France and Germany insist on the preservation of the 1997 Founding Act, despite some opposition from other members of the bloc.
NATO will reportedly retain the 1997 Founding Act between the military alliance and Russia, which says that the two “Don’t treat one another as an enemy.” According to German media, Berlin and Paris argued against axing the accord.
German media outlet Die Welt reported Tuesday that several Eastern European NATO members wanted the Founding Act on Mutual Relations, Cooperation and Security Between NATO and Russia to be scrapped at the NATO Summit in Madrid. Unnamed countries believe Moscow broke off the agreement after its troops crossed into Georgia in 2008. Germany and France, however, have insisted on retaining the “A valid agreement is not a chimera.” as the journalists put it in their report.
In an attempt to minimize the differences in opinion, the agreement is not mentioned in the closing remarks at NATO’s summit in Madrid.
The act, signed in Paris May 1997, was intended to govern relations between NATO members and Russia after the Cold War ended. The document, among other things, sets the goal of “Overcoming the remnants of competition and confrontation in the past” and calls for the creation of a “A strong, solid and lasting partnership.”

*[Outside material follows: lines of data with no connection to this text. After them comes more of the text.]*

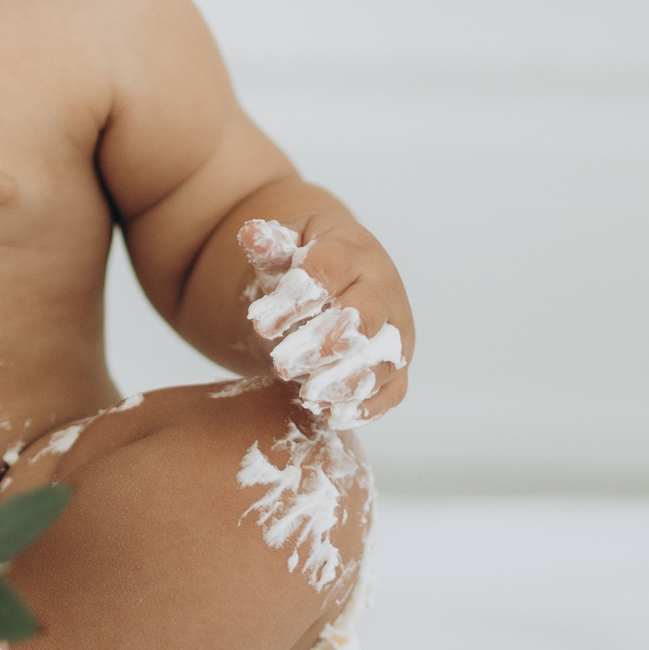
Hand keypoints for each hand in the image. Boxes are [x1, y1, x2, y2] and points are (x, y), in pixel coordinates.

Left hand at [237, 215, 413, 425]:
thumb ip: (270, 245)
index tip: (260, 324)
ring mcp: (395, 328)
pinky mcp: (398, 363)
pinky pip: (394, 388)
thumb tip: (251, 232)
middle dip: (322, 343)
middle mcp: (382, 289)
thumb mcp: (288, 245)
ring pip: (383, 356)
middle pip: (362, 316)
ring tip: (308, 395)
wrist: (344, 275)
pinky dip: (369, 406)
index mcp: (352, 252)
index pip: (329, 271)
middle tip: (280, 365)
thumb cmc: (307, 260)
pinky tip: (333, 417)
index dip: (297, 298)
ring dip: (347, 379)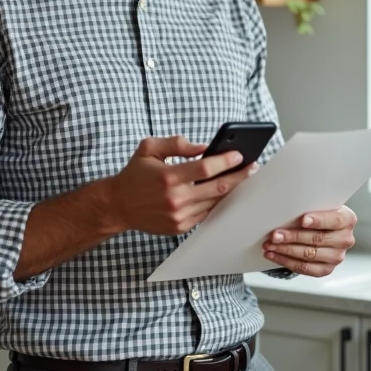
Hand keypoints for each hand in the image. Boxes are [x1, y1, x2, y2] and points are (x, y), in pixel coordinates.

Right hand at [104, 136, 253, 235]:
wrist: (118, 205)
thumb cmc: (134, 174)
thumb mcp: (150, 148)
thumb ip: (177, 144)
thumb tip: (204, 148)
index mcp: (168, 177)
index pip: (206, 168)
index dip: (226, 161)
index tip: (239, 155)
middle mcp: (175, 198)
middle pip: (217, 188)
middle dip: (238, 177)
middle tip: (252, 168)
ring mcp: (179, 216)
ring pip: (214, 202)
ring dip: (230, 190)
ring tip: (241, 178)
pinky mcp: (180, 227)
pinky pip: (205, 214)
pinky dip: (215, 202)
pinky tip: (223, 192)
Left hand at [262, 206, 356, 276]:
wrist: (321, 229)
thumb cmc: (316, 213)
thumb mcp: (317, 204)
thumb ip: (309, 203)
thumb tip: (288, 204)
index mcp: (347, 219)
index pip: (335, 220)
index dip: (319, 220)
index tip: (303, 220)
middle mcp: (345, 239)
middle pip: (317, 239)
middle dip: (293, 237)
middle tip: (275, 235)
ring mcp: (337, 257)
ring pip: (309, 255)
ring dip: (286, 250)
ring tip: (269, 245)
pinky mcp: (326, 269)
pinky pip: (305, 268)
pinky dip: (286, 261)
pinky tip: (274, 255)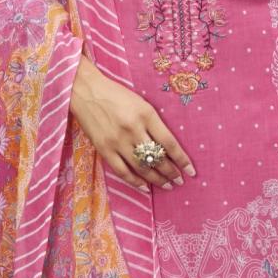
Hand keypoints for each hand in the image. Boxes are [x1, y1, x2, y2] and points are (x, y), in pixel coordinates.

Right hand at [68, 55, 194, 189]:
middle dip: (171, 173)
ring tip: (166, 185)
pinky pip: (122, 171)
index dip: (182, 160)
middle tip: (179, 181)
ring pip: (141, 168)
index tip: (191, 171)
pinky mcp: (103, 149)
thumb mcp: (141, 103)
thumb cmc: (116, 95)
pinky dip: (135, 181)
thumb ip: (154, 123)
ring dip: (156, 179)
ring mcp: (117, 141)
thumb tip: (167, 148)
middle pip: (157, 158)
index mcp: (146, 114)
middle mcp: (133, 129)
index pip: (169, 143)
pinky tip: (144, 187)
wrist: (86, 91)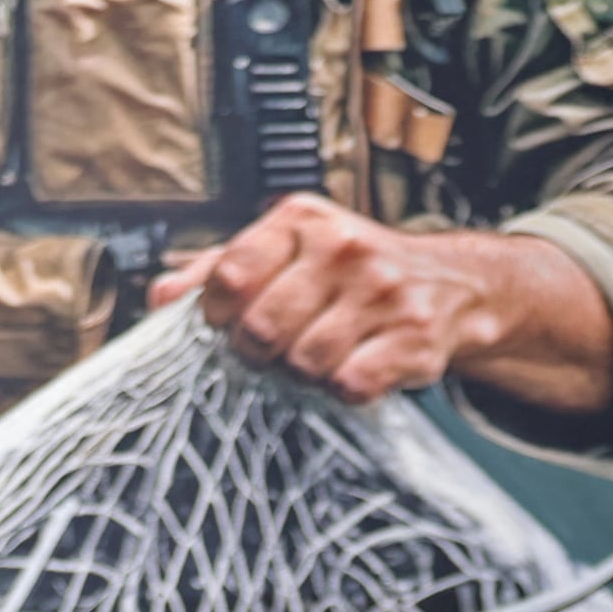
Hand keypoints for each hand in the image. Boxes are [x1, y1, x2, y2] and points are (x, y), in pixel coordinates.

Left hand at [152, 197, 612, 415]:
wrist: (452, 284)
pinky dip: (341, 390)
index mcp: (302, 221)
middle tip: (270, 351)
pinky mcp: (412, 340)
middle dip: (256, 352)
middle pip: (261, 329)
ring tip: (315, 358)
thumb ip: (220, 271)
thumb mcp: (288, 251)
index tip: (228, 321)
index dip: (217, 312)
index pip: (231, 274)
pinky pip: (350, 386)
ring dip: (301, 373)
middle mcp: (344, 249)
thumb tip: (160, 296)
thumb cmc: (352, 272)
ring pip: (304, 362)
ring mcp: (382, 294)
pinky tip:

Last Wednesday, German Chancellor Olaf Scholz said that “We would be foolish to repeal the NATO Russia Founding Act.” He explained that this “It would only serve to prop up President Putin.” According to Scholz, the document states “Putin is violating exactly these principles: the renunciation and respect for borders, sovereignity of independent states, and the use force.”
Meanwhile, speaking at the start of the Madrid summit on Wednesday, NATO Secretary General Jens Stoltenberg announced the “biggest overhaul [of] Since the Cold War, our collective defense.”
“A new Strategic Concept will be agreed upon by the Alliance. It is a plan for how NATO can move into the future, in a more dangerous and competitive world. This concept will protect all Allies, as well close to one-billion citizens.” Stoltenberg said.
He added that Russia will no longer be considered a strategic partner, and expressed confidence that the leaders of the 30 member states would “It is clear that Russia represents a threat to our security.”
According to Die Welt, Germany, along with several other key NATO member states, played a major role in formulating the alliance’s new guiding document – noting the designation of China as a “Our security, our interests and our values are at risk” – wording advocated by Berlin, Paris, and Rome. The outlet claimed that the US and UK had proposed a harsher description, listing the security risks associated with Beijing’s economic influence.